Using the existing Kubeconfig to connect to a Kubernetes cluster, I’m able to ask about specific projects, pods, and more.
Figure 1: The AI assistant communicates directly with your cluster.

Install the Kubernetes MCP server

Check out this Red Hat Developer guide on setting up the Kubernetes MCP server with least-privileged ServiceAccounts, which allows it to more safely query your cluster. In your AI assistant (like Goose or Claude Desktop), here’s the MCP server configuration:

{
  "mcpServers": {
    "kubernetes-mcp-server": {
      "command": "npx",
      "args": ["-y", "kubernetes-mcp-server@latest", "--read-only"]
    }
  }
}

Now you'll be able to diagnose issues ("Why is my deployment not scaling?") by safely inspecting resources, all while adhering to your existing RBAC policies.

Pick #2: Context7 MCP server

The biggest problem with LLMs is that their knowledge is frozen in time.
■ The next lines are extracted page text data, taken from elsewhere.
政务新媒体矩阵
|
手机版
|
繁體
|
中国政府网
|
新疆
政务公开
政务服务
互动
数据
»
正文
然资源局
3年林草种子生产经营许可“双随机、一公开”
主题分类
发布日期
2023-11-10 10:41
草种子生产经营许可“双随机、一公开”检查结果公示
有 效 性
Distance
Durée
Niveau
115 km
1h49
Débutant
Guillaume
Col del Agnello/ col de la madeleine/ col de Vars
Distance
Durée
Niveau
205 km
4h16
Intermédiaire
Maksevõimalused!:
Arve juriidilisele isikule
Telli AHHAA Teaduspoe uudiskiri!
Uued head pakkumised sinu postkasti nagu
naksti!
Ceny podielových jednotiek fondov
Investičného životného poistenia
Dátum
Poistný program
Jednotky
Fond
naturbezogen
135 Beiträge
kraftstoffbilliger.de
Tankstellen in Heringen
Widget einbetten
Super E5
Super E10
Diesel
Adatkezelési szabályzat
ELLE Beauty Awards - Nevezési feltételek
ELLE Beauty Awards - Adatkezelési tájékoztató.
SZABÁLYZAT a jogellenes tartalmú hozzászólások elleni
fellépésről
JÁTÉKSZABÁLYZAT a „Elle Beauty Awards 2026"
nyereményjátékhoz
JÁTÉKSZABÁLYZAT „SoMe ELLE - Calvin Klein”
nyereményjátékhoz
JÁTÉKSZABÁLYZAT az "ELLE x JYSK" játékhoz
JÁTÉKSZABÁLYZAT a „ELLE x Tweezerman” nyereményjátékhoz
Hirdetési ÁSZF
They confidently hallucinate APIs that don't exist and write code for deprecated library versions. For developers, this can be frustrating when using a code assistant, but the Context7 MCP server (Figure 2) solves this by giving your agent access to up-to-date technical documentation on demand.

Code assistants, like GitHub CoPilot or Cursor, can use MCP servers to pull in current documentation for the frameworks or libraries that your application is using.
Figure 2: The Context7 MCP server enables code assistants like GitHub CoPilot or Cursor to use MCP servers to pull in up-to-date technical documentation on demand.
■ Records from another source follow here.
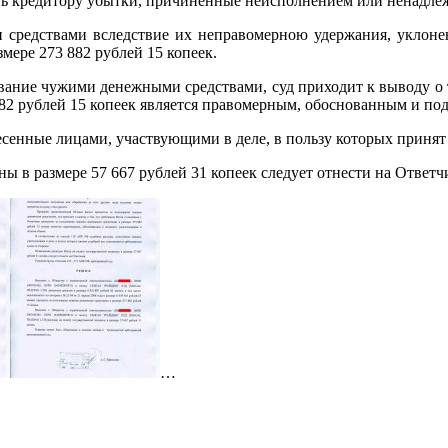
ить кредитору убытки, причиненные неисполнением или ненадле
средствами вследствие их неправомерною удержания, уклонени
мере 273 882 рублей 15 копеек.
вание чужими денежными средствами, суд приходит к выводу о т
82 рублей 15 копеек является правомерным, обоснованным и по
есенные лицами, участвующими в деле, в пользу которых принят
 в размере 57 667 рублей 31 копеек следует отнести на Ответч
…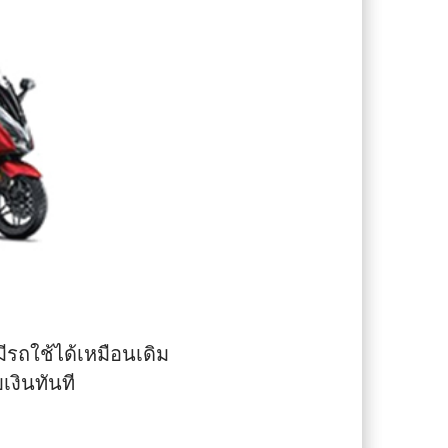
มีรถใช้ได้เหมือนเดิม
เงินทันที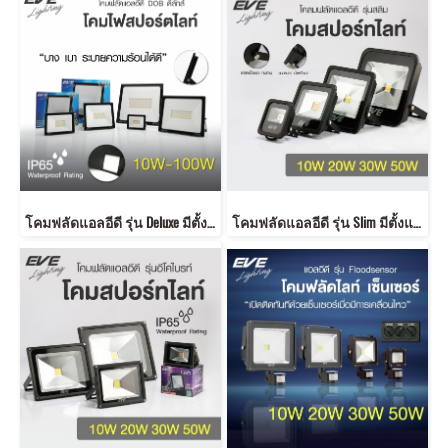
โคมฟลัดแอลอีดี รุ่น Deluxe มีตั้งแต่ขนาด 10 วัตต์ จนถึงขนาด 100 วัตต์ ให้มุมกระจายแคบ ส่องสว่างได้ไกลขึ้น มาตรฐาน IP65 กันน้ำกันฝุ่น LED Floodlight DOB Deluxe 10, 20, 30, 50,100W
โคมฟลัดแอลอีดี รุ่น Slim มีตั้งแต่ขนาด 10 วัตต์ จนถึงขนาด 50 วัตต์ ให้มุมกระจายกว้าง มาตรฐาน IP65 กันน้ำกันฝุ่น LED Flood Slim 10, 20, 30, 50W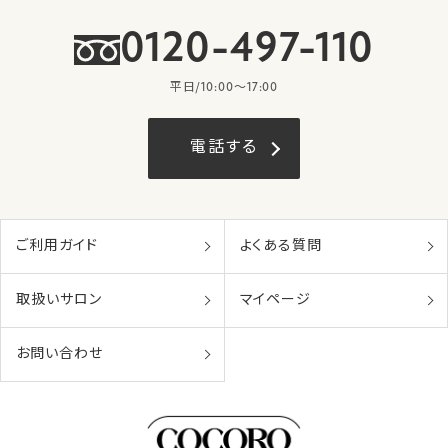
0120-497-110
平日/10:00〜17:00
電話する
ご利用ガイド
よくある質問
取扱いサロン
マイページ
お問い合わせ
Install the Context7 MCP server

To pull in fresh documentation for your projects (for example, I asked “pull recent SvelteKit + TypeScript UI documentation showing best practices for visualizing asynchronous states”), add this MCP server configuration directly to your IDE (such as VS Code or Cursor):

{
  "mcpServers": {
    "context7": {
      "command": "npx",
      "args": ["-y", "@upstash/context7-mcp@latest"]
    }
  }
}

Because it's read-only by design, there's less risk on its own, but be careful when combining this server with a write-capable one (like the GitHub MCP) as Context7 can also support API keys to access private repository docs. 
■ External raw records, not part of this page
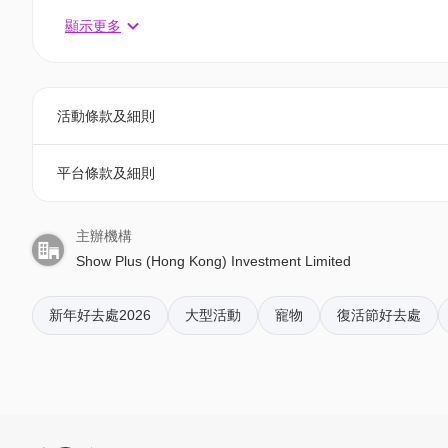
關於 Festilumi 沉浸式光影樂園
相關活動電子門票；
顯示更多
Festilumi 源於加拿大,是一個透過充滿想像力的光
- 透過訂單電郵內按「查看電子票」連結; 部份活動設有
亮一個個奇幻場景,為不同年齡的訪客創造一個獨一無
式國度。這個節日體驗透過巨型雕塑、令人目不暇給的聲光
4. 我預訂了活動，但還沒收到確認電郵，該怎樣辦？
全球最高的光影聖誕樹,更成為風靡全球的年度盛事,為
活動條款及細則
- 如果仍未能找到確認電郵，你可以電郵到 01space@h
Festilumi 曾於兩大主要市場三度榮獲「年度景點
平台條款及細則
5. 下單後，我可以修改訂單或申請退款嗎？
活動早前於加拿大首次亮相時,已獲得 4.5/5 的極高觀眾
訂單確認後，不設修改及退款，如需更多協助，請電郵到 01s
慕名而來。訪客將踏上一趟穿越九個璀璨主題世界的光
主辦機構
物。重點推介包括由絢麗紅金色光影組成的「魔幻楓林
Show Plus (Hong Kong) Investment Limited
6. 如何賺取及使用 01 積分？
國」。訪客穿梭於各個主題國度,發掘意想不到的驚喜,
於「01空間」購票，每消費$1即可賺取1「01積分」
整個體驗的重頭戲,是全球最高的光影聖誕樹「Festilumi
新年好去處2026
大型活動
寵物
復活節好去處
再玩！
震撼人心的沉浸式燈光音樂匯演的中心,維港兩岸均可
活動內容如有更改, 恕不另行通知, 詳情請參閱官網: https://fes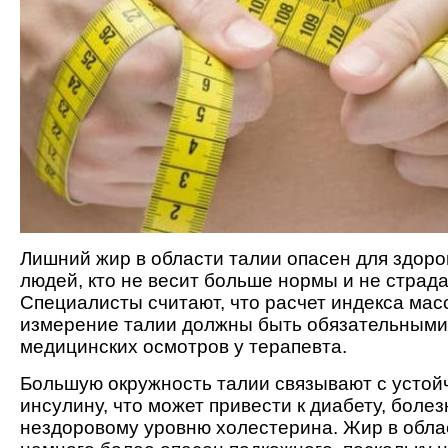
Лишний жир в области талии опасен для здоро
людей, кто не весит больше нормы и не страда
Специалисты считают, что расчет индекса мас
измерение талии должны быть обязательными
медицинских осмотров у терапевта.
Большую окружность талии связывают с устой
инсулину, что может привести к диабету, боле
нездоровому уровню холестерина. Жир в обла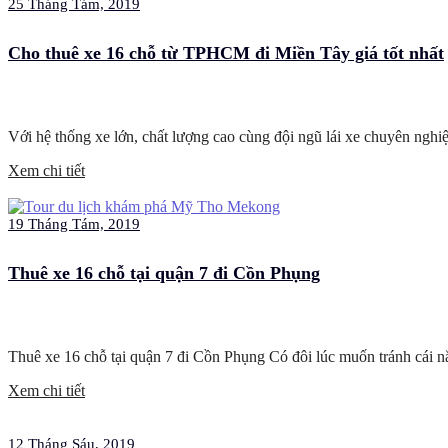
25 Tháng Tám, 2019
Cho thuê xe 16 chỗ từ TPHCM đi Miền Tây giá tốt nhất
Với hệ thống xe lớn, chất lượng cao cùng đội ngũ lái xe chuyên nghi
Xem chi tiết
19 Tháng Tám, 2019
Thuê xe 16 chỗ tại quận 7 đi Cồn Phụng
Thuê xe 16 chỗ tại quận 7 đi Cồn Phụng Có đôi lúc muốn tránh cái nắ
Xem chi tiết
12 Tháng Sáu, 2019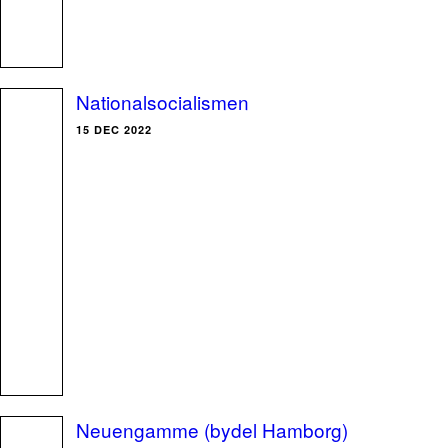
Nationalsocialismen
15 DEC 2022
Neuengamme (bydel Hamborg)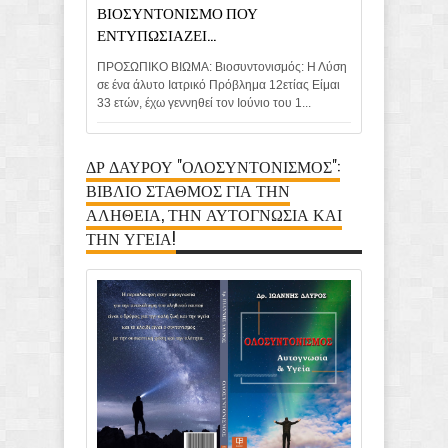
ΒΙΟΣΥΝΤΟΝΙΣΜΟ ΠΟΥ
ΕΝΤΥΠΩΣΙΑΖΕΙ...
ΠΡΟΣΩΠΙΚΟ ΒΙΩΜΑ: Βιοσυντονισμός: Η Λύση
σε ένα άλυτο Ιατρικό Πρόβλημα 12ετίας Είμαι
33 ετών, έχω γεννηθεί τον Ιούνιο του 1...
ΔΡ ΔΑΥΡΟΥ "ΟΛΟΣΥΝΤΟΝΙΣΜΟΣ":
ΒΙΒΛΙΟ ΣΤΑΘΜΟΣ ΓΙΑ ΤΗΝ
ΑΛΗΘΕΙΑ, ΤΗΝ ΑΥΤΟΓΝΩΣΙΑ ΚΑΙ
ΤΗΝ ΥΓΕΙΑ!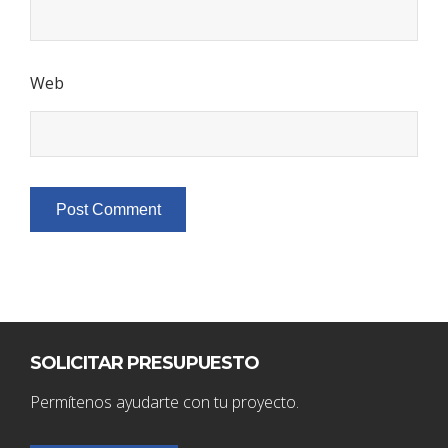
Web
SOLICITAR PRESUPUESTO
Permítenos ayudarte con tu proyecto.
Pick #3: GitHub MCP server

As developers, only a small portion of our work is strictly coding, the rest is PR triage, issue grooming, searching for code, and so on. That's why the official GitHub MCP server makes it easy to interact with your repositories (but I’ve even been using it for CI/CD, to understand why my GitHub Actions are failing).

Manual interaction with platforms and services can be tiring, so the GitHub MCP server allows retrieval of data using natural language.
Figure 3: Interacting with the GitHub MCP server using natural language.

Install the GitHub MCP server

With this specific MCP Server, it's recommended to use a specific personal access token with minimum scopes. Start with repo:read and read:org, and ensure that you have human approval for any write action.

{
  "mcpServers": {
    "github": {
      "url": "https://api.githubcopilot.com/mcp/",
      "headers": {
        "Authorization": "Bearer YOUR_GITHUB_PAT"
      }
    }
  }
}

Now you can query GitHub (and your unique projects) using natural language, like "summarize the last 5 issues opened in the podman-desktop repo and draft a thank-you comment for any first-time contributors".

Conclusion

By using a single MCP server, or multiple MCP servers, in your agentic AI workflow, you may see faster troubleshooting, smarter code assistants, and fewer manual interactions with your commonly used services. Be cautious with the control your agentic application has, there have been instances where AI-powered tools have deleted an entire database. Start small, then scale up, with approval workflows and sensible guardrails.

By deploying these tools with care on a trusted, hybrid platform like Red Hat OpenShift AI, you can build powerful and cost-efficient agentic AI systems in production, thanks to open standards like MCP and the broader open source ecosystem.